*RAW DATA:*
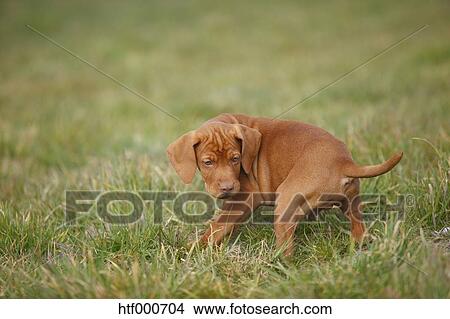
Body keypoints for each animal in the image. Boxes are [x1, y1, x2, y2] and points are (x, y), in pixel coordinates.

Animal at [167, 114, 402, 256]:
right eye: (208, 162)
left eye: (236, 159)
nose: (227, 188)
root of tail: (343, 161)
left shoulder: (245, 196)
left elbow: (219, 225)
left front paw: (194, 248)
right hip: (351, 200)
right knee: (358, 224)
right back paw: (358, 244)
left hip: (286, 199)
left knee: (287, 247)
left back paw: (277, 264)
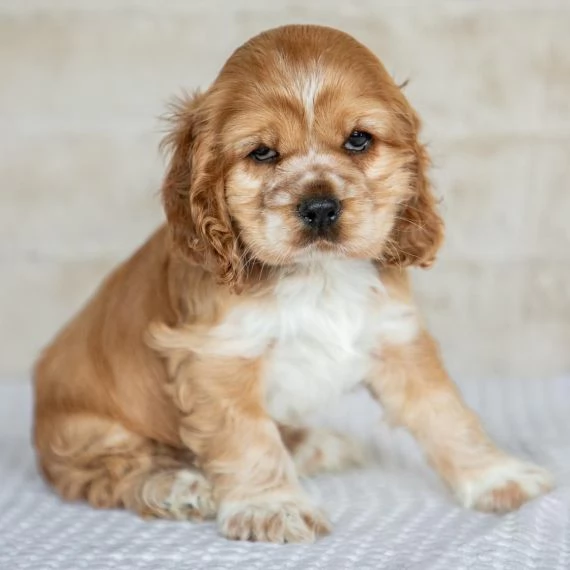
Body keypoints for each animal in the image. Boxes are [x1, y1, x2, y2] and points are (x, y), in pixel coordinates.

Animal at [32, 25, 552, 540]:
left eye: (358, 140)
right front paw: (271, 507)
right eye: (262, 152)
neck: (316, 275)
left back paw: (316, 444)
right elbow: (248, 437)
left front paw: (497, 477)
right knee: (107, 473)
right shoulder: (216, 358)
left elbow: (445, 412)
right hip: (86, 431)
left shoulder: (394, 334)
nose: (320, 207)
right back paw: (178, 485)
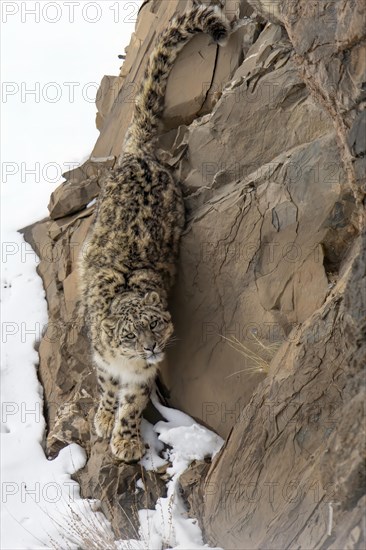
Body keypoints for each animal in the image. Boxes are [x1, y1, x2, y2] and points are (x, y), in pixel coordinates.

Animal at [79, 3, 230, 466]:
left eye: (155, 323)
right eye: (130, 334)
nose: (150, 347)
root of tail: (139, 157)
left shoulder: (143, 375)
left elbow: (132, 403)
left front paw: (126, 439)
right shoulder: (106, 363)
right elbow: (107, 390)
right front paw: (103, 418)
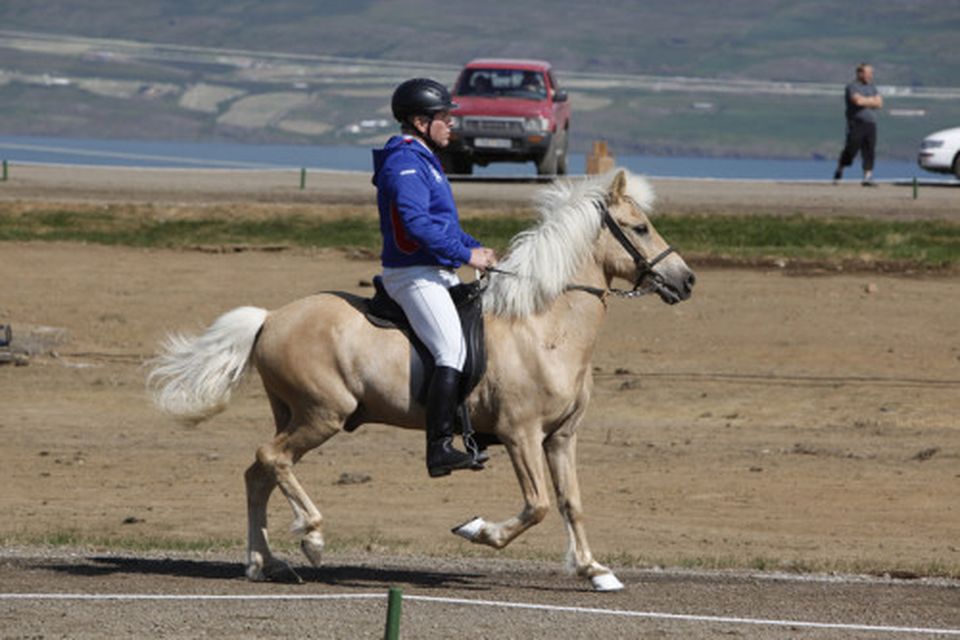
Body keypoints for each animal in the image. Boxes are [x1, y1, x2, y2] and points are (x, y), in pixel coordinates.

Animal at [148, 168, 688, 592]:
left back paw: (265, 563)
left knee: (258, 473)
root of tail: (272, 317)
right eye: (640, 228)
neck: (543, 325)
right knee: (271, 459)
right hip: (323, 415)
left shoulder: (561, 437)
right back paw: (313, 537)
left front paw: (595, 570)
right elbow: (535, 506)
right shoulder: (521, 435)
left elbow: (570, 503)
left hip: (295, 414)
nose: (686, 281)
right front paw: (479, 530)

* * *

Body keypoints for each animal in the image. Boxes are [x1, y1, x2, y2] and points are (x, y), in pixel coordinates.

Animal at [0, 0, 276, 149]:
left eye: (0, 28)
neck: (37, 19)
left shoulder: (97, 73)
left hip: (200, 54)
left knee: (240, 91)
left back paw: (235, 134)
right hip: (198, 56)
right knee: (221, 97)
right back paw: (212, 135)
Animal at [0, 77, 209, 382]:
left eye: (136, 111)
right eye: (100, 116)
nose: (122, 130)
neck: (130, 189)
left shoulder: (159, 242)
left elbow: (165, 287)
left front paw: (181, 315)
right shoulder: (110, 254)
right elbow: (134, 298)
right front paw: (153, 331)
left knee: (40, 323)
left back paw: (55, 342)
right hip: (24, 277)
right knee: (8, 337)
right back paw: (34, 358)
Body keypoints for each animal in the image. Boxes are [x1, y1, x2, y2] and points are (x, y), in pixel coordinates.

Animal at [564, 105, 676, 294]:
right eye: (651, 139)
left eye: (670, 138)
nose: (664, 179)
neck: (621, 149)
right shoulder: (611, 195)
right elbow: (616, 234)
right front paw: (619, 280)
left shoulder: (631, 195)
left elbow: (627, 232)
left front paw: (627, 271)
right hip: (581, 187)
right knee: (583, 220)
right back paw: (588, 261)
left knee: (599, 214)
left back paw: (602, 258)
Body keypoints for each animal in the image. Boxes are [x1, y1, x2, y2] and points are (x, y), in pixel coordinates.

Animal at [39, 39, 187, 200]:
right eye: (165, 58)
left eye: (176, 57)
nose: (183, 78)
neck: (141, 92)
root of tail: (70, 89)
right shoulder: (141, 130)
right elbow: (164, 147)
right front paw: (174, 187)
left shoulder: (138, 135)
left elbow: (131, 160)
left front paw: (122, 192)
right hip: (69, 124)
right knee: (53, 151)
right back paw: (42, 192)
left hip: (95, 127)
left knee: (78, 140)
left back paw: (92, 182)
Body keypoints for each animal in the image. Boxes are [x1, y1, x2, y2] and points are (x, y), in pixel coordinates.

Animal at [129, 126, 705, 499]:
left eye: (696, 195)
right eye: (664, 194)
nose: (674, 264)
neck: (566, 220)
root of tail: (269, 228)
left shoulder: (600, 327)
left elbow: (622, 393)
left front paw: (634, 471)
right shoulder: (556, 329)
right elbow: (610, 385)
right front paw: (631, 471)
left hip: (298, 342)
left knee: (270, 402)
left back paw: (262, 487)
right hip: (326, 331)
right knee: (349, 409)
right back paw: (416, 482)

==

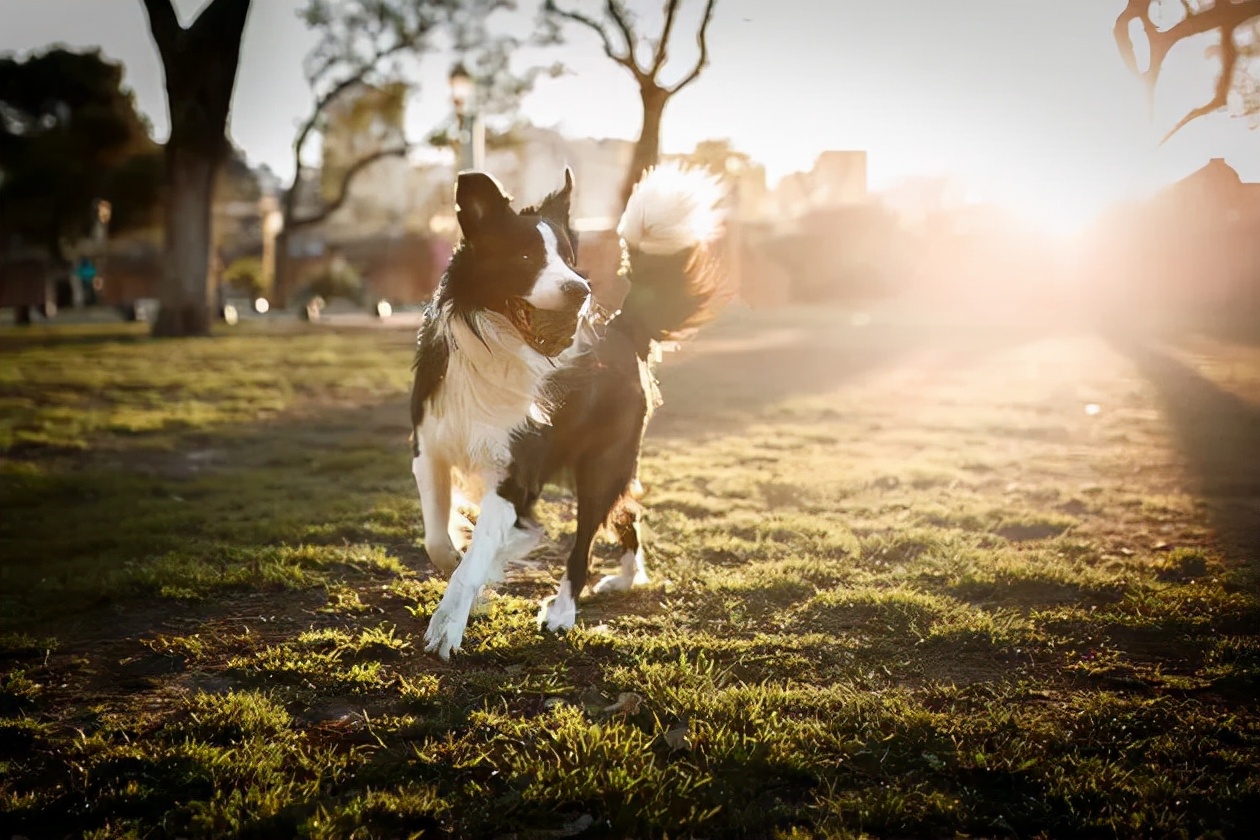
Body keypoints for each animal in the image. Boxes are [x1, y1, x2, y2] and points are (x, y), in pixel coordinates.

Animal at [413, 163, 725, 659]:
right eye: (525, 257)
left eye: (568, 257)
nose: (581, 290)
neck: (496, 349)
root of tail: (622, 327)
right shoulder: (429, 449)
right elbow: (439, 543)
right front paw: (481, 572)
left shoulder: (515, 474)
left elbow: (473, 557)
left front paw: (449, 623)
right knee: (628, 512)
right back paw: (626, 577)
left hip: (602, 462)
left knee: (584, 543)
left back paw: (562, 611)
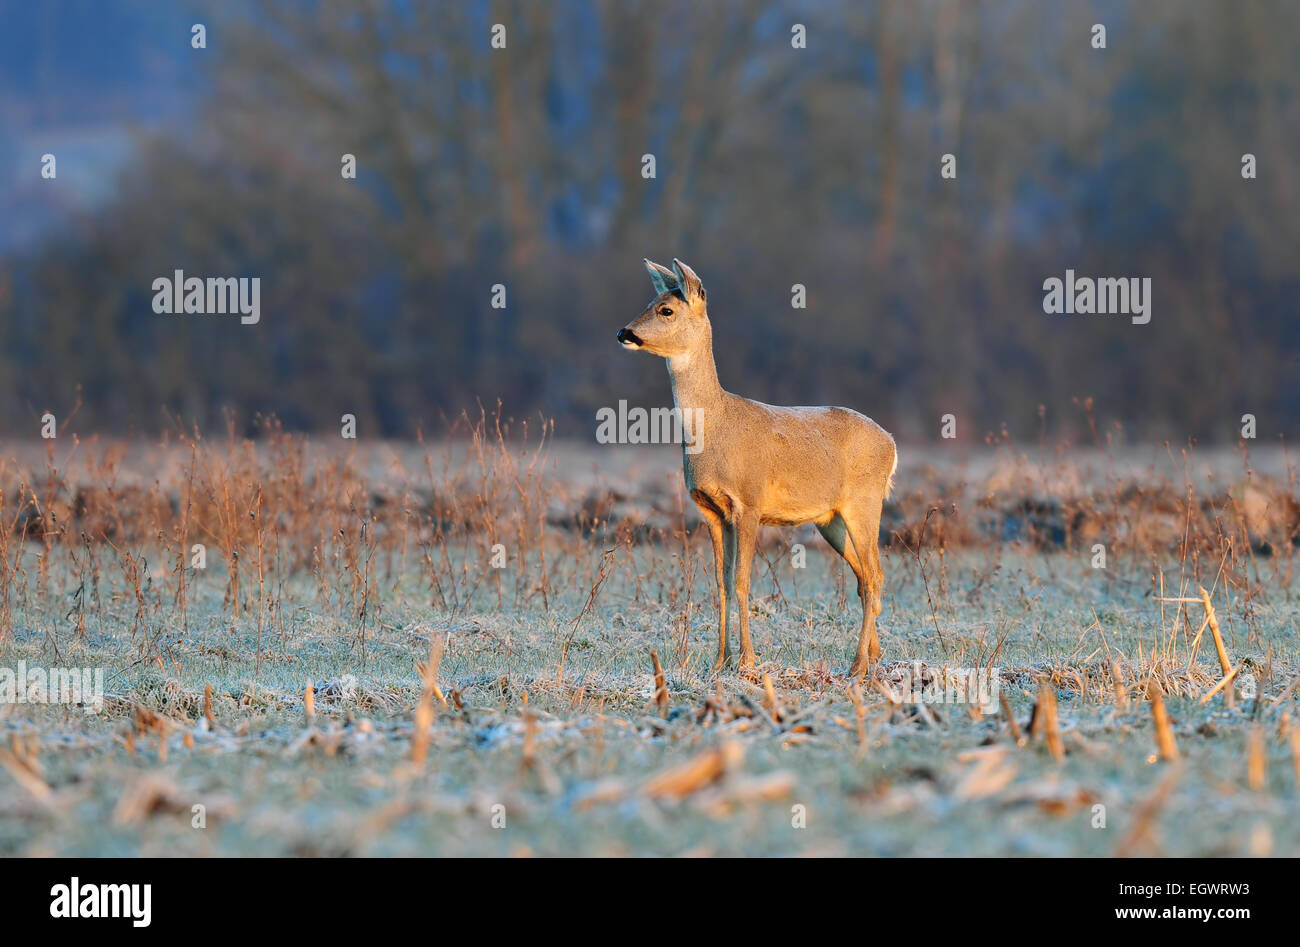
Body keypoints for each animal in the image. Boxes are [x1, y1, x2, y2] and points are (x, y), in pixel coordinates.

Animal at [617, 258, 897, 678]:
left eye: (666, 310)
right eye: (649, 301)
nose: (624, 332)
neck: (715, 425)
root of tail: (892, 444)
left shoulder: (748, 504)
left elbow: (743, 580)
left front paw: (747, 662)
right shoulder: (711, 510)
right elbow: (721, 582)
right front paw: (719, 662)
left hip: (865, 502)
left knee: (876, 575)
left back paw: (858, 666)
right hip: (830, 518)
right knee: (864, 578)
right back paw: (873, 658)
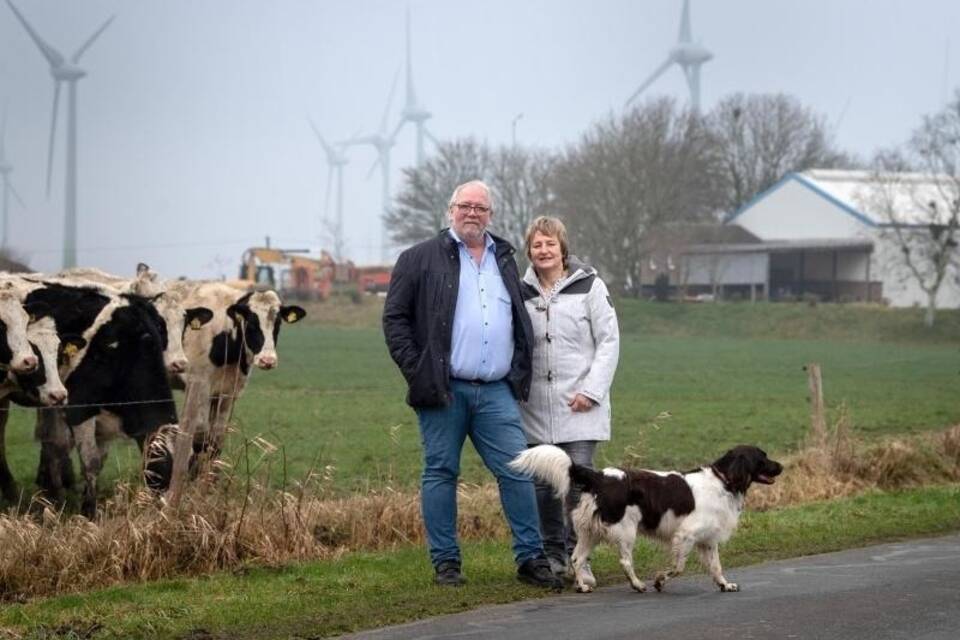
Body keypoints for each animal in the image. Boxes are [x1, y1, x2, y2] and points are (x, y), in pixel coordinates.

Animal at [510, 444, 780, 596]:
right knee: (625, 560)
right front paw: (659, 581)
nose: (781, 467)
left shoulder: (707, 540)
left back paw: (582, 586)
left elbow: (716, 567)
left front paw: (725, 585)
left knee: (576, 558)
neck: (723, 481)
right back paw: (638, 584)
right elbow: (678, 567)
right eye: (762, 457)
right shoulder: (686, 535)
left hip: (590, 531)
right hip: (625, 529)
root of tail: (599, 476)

*WORK INSTRUCTION:*
Which lines in the data above hold the word "nose"? Return each of them.

*EXERCISE RESPONSE:*
nose: (227, 188)
nose: (320, 207)
nose: (150, 347)
nose: (686, 281)
nose: (122, 130)
nose: (664, 179)
nose: (183, 78)
nose: (674, 264)
nose: (581, 290)
nose: (624, 332)
nose: (781, 467)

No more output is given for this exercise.